Staggering out into the early-morning light, Delmas decides not to try to drive and begins to walk. He passes a storm drain and, after some consideration, pushes two rolls of film through the grate. As he walks away, he laughs to himself.

==Production==
The film was made for 65 million French francs, which, though quite a small sum, was a significant increase over the budget of Melville's previous film, Bob le flambeur (1956). Filming took place between November 1958 and April 1959. After the exterior shots were filmed in New York, the interiors were filmed at the Boulogne-Billancourt Studios in Paris from February to April, with several French actors playing American characters. Although he was a lifelong Americanophile who incorporated American iconography and filmmaking tropes into his work throughout his career, Melville only shot parts of one other film, 1963's Magnet of Doom, in the United States.

==Release and reception==
Two Men in Manhattan was Melville's least successful film at the box office, managing to sell just 308,524 tickets, which was less than half that of Bob le Flambeur three years earlier. It received a mixed critical reception upon its release, with Jean-Luc Godard and Cahiers du Cinéma praising its evocative atmosphere and Melville's direction, but Le Monde and L’Aurore criticizing it as a boring, poorly written excuse for Melville to indulge his fascination with America. Some of the criticism reflected an overall antipathy to the film's perceived place in the French New Wave filmmaking movement, which began in the late 1950s.
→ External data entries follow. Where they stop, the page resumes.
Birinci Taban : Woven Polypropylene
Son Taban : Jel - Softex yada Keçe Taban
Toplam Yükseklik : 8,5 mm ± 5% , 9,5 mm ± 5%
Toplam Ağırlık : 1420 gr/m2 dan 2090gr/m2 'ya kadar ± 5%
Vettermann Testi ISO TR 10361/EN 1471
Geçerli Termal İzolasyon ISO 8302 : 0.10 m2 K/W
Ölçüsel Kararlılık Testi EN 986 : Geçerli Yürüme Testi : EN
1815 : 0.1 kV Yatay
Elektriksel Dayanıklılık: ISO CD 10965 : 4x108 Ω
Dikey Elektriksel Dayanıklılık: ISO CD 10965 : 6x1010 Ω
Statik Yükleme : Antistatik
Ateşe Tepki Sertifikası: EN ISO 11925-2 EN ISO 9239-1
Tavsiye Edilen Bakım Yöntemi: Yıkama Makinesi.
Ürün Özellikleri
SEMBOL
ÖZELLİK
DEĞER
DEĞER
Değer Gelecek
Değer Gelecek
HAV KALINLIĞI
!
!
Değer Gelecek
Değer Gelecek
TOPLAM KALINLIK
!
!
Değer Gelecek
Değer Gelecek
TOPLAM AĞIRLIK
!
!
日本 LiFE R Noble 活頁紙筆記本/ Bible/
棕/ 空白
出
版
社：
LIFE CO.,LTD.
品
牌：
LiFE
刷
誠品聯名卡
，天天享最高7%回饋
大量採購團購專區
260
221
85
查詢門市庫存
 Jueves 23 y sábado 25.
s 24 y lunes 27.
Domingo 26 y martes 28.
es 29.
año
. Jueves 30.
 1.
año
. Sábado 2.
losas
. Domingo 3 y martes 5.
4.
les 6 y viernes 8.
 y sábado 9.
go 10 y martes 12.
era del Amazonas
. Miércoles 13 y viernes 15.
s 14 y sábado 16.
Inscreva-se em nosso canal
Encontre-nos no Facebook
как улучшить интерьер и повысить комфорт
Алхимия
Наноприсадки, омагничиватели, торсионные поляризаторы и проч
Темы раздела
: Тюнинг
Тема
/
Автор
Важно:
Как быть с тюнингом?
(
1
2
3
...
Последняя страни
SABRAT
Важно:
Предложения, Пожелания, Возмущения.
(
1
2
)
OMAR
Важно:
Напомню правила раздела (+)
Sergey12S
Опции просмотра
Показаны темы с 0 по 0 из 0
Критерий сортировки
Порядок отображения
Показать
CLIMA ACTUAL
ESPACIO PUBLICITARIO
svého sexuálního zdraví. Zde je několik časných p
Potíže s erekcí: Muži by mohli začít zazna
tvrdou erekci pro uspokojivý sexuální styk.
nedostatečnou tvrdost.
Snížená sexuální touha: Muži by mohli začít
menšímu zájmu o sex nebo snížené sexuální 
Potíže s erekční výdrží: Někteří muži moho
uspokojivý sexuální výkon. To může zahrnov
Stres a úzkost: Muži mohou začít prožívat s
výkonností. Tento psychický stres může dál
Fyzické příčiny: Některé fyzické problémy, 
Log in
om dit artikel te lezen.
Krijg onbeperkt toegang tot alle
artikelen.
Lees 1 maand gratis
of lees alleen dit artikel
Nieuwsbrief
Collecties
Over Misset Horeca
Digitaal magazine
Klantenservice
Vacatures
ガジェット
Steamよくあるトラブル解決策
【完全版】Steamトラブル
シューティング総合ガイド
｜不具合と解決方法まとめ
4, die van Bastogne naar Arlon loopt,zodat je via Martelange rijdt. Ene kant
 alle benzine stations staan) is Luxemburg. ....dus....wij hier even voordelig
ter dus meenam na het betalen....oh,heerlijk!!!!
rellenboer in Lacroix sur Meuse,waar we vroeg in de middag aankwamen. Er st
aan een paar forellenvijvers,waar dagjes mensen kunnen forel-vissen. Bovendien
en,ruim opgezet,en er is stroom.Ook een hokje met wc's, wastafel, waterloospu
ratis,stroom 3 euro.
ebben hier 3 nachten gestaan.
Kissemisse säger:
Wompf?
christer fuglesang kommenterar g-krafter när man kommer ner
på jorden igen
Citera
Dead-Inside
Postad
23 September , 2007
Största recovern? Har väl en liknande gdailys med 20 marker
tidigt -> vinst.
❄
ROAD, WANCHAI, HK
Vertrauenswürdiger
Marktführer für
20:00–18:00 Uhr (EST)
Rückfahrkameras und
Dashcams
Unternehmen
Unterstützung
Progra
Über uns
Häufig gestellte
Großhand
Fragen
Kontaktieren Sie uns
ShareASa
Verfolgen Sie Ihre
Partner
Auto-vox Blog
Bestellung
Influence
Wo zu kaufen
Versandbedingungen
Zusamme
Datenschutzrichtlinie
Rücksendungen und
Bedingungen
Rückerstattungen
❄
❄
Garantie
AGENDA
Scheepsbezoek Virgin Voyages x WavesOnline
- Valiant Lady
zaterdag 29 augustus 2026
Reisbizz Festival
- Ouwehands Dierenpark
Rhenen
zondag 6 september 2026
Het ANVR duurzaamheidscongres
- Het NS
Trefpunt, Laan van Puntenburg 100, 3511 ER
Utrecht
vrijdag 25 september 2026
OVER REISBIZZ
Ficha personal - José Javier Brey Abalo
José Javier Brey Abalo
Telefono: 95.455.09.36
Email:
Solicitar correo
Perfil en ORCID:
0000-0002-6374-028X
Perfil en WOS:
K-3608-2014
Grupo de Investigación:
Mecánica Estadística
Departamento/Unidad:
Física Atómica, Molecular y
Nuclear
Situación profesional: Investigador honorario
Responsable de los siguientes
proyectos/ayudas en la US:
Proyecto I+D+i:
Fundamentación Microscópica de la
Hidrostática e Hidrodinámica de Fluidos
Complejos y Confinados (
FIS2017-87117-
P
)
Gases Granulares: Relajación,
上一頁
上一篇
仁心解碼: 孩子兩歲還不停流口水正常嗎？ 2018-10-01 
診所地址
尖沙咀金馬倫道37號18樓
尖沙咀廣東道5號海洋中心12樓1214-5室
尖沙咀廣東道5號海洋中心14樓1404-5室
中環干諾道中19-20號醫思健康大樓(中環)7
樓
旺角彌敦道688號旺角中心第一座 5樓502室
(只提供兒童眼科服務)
There was a significant positive reappraisal of the film in 2013, when it was released on DVD and screened in New York and elsewhere. At this time, Richard Brody of The New Yorker described it as a "snappy and streetwise mystery" constructed around "a politically inspired and rigorously principled conflict pitting journalistic candor against what one character calls ‘the prestige of France.'" In The Dissolve, Scott Tobias wrote that the film "feels neither French nor American, but some beguiling combination of both," while praising its black-and-white cinematography and careful examination of the moral dilemma at its center.